Figure 1 displays a map of the worldwide distribution of debt/GDP ratios as of October 2020. The map shows that in major advanced economies such as the USA, Canada, the UK, Japan, France, Italy and Spain the debt/GDP ratio exceeds 100%, and in India, South Africa and Egypt it is between 75 and 100%. This ratio is between 50 and 75% in China, Australia and several European countries, between 25 and 50% in Chile, Norway, Saudi Arabia and in some African and Asian countries. Russia’s Debt/GDP ratio is less than 25%.
In parallel to fiscal measures the CBs of many economies have stepped up open market purchases raising their assets to previously unseen levels. This process was particularly dramatic in advanced economies whose CBs accelerated the use of this instrument and extended the scope of assets purchased.

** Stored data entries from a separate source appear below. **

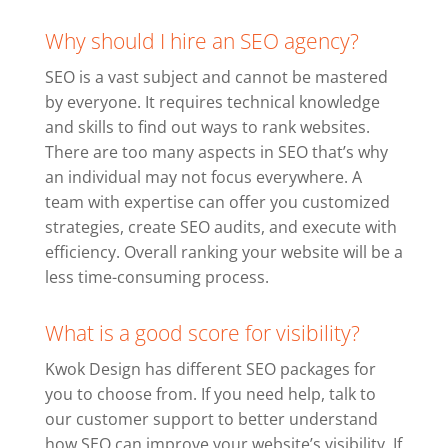
Why should I hire an SEO agency?
SEO is a vast subject and cannot be mastered
by everyone. It requires technical knowledge
and skills to find out ways to rank websites.
There are too many aspects in SEO that’s why
an individual may not focus everywhere. A
team with expertise can offer you customized
strategies, create SEO audits, and execute with
efficiency. Overall ranking your website will be a
less time-consuming process.
What is a good score for visibility?
Kwok Design has different SEO packages for
you to choose from. If you need help, talk to
our customer support to better understand
how SEO can improve your website’s visibility. If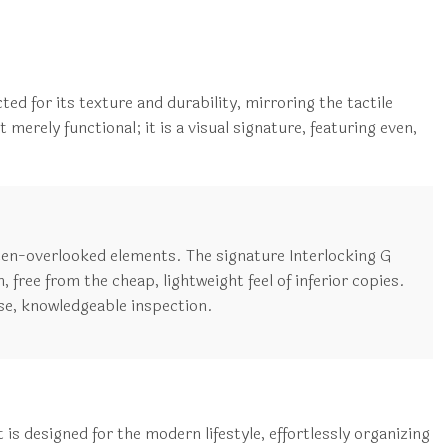
.
ed for its texture and durability, mirroring the tactile
merely functional; it is a visual signature, featuring even,
ten-overlooked elements. The signature Interlocking G
, free from the cheap, lightweight feel of inferior copies.
se, knowledgeable inspection.
s designed for the modern lifestyle, effortlessly organizing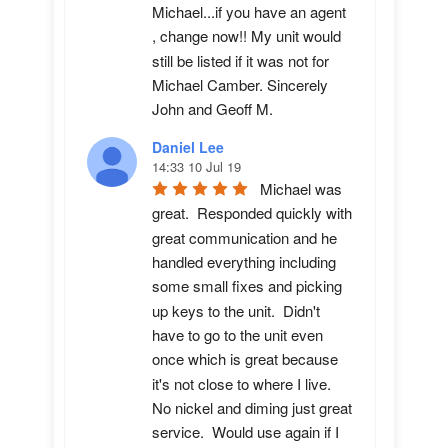
Michael...if you have an agent 
, change now!! My unit would 
still be listed if it was not for 
Michael Camber. Sincerely 
John and Geoff M.
Daniel Lee
14:33 10 Jul 19
Michael was 
great.  Responded quickly with 
great communication and he 
handled everything including 
some small fixes and picking 
up keys to the unit.  Didn't 
have to go to the unit even 
once which is great because 
it's not close to where I live.  
No nickel and diming just great 
service.  Would use again if I 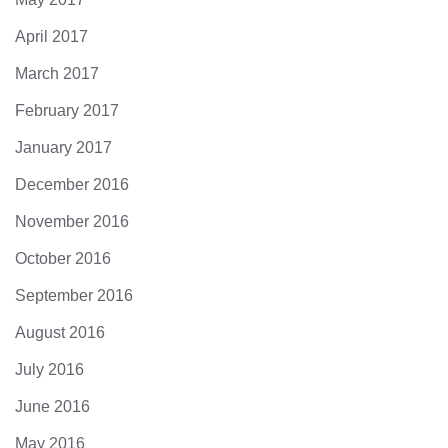
April 2017
March 2017
February 2017
January 2017
December 2016
November 2016
October 2016
September 2016
August 2016
July 2016
June 2016
May 2016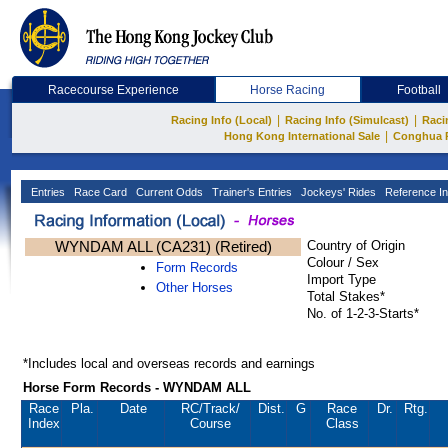
Racecourse Experience
Horse Racing
Football
|
|
Racing Info (Local)
Racing Info (Simulcast)
Raci
|
Hong Kong International Sale
Conghua 
Entries
Race Card
Current Odds
Trainer's Entries
Jockeys' Rides
Reference In
WYNDAM ALL (CA231) (Retired)
Country of Origin
Colour / Sex
Form Records
Import Type
Other Horses
Total Stakes*
No. of 1-2-3-Starts*
*Includes local and overseas records and earnings
Horse Form Records - WYNDAM ALL
Race
Pla.
Date
RC
/Track/
Dist.
G
Race
Dr.
Rtg.
Index
Course
Class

Figure 2 illustrates the gigantic increases in the assets of the Fed, the ECB and the Bank of Japan, during 2020. The Fed injected huge amounts of liquidity by extending its open operations beyond government debt to include various corporate bonds including bonds with rankings below investment grades as well as stocks. Those operations raised total assets of the Fed from around 4 trillion $ at the beginning of 2020 to 7.4 trillion $ at the beginning of 2021. Similar policies by the ECB raised its assets from over 5 trillion $ to 8.6 trillion over the same period. In parallel the assets of the Bank of Japan increased from over 5.0 trillion to 6.8 trillion. Although not as dramatic the assets of the Peoples Bank of China increased by roughly a trillion $.
Since the introduction of large scale asset purchases during the GFC CBs assets have generally been trending upward. But even against this background the acceleration in the trend during 2020 is a notable outlier.